Abstract
According to the CaRFAX model, rumination is one of the key underlying mechanisms of overgeneral autobiographical memory (OGM). The association between rumination and OGM is well established in clinical populations, but this relationship is not robust in nonclinical samples. A series of null findings is reported in the current paper. Additionally we followed up on recent findings suggesting that a state of rumination needs to be active in order to detect a relationship between trait-rumination and OGM. Secondary school students (N= 123) completed questionnaires assessing trait-rumination and depressive symptoms as well as two autobiographical memory tests (AMTs), one before and one after a self-discrepancy induction. This induction should trigger state-rumination, which would subsequently promote the retrieval of general rather than specific memories. Trait-rumination failed to predict increases in OGM. We did find, however, that higher BDI-II scores were positively related to an increase in OGM following the induction. This adds to the growing body of evidence that OGM reactivity might be more important than baseline memory specificity.
Acknowledgments
Jorien Smets is research assistant of the Research Foundation-Flanders (FWO). We also gratefully acknowledge the support of the FWO to James Griffith (GP.035.11N).
Notes
1All analyses described in this paper were repeated using the proportion of specific and categoric memories, which ignored omissions in the calculation of denominator of specificity scores. The pattern of results was the same.

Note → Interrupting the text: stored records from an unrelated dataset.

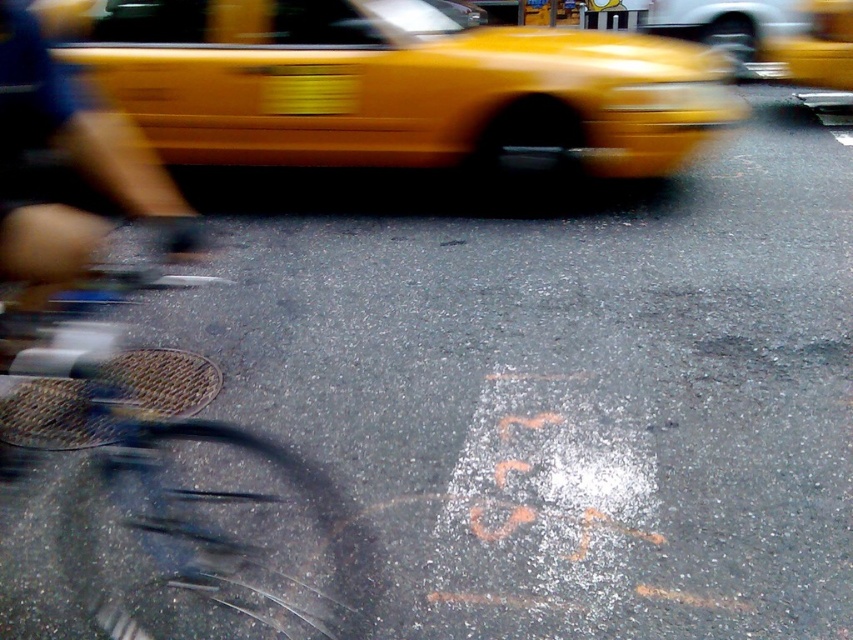
Question: Which point is closer to the camera?

Choices:
 (A) yellow plastic taxi at upper center
 (B) yellow rubber taxi at upper right

Answer: (A)

Question: Can you confirm if yellow plastic taxi at upper center is positioned to the left of blue metallic bicycle at lower left?

Choices:
 (A) yes
 (B) no

Answer: (B)

Question: Where is yellow plastic taxi at upper center located in relation to blue metallic bicycle at lower left in the image?

Choices:
 (A) above
 (B) below

Answer: (A)

Question: Which object is the closest to the yellow rubber taxi at upper right?

Choices:
 (A) blue metallic bicycle at lower left
 (B) yellow plastic taxi at upper center

Answer: (B)

Question: Which object is positioned closest to the yellow plastic taxi at upper center?

Choices:
 (A) yellow rubber taxi at upper right
 (B) blue metallic bicycle at lower left

Answer: (B)

Question: Is yellow plastic taxi at upper center positioned behind blue metallic bicycle at lower left?

Choices:
 (A) yes
 (B) no

Answer: (A)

2Following Raes et al. (Citation2012) we also performed two mixed ANOVAs. RRS scores were split at the median, resulting in one group of 62 participants who scored below (RRS<43) and one group of 60 participants with scores above (RRS>=43). First, the number of specific memories was used as dependent variable, ruminative scores (high vs low) as between-participants variable, and time (AMT1, AMT2) as a within-participants variable. There were no significant main or interaction effects. Second, number of categoric memories was used as dependent variable, ruminative scores (high vs low) as between-participants variable, and time (AMT1, AMT2) as a within-participants variable. There were again no significant main or interaction effects.
3We have also checked whether depressive symptoms moderated the relationship between trait-rumination and post-induction OGM or change in OGM, but analyses showed that this was not the case.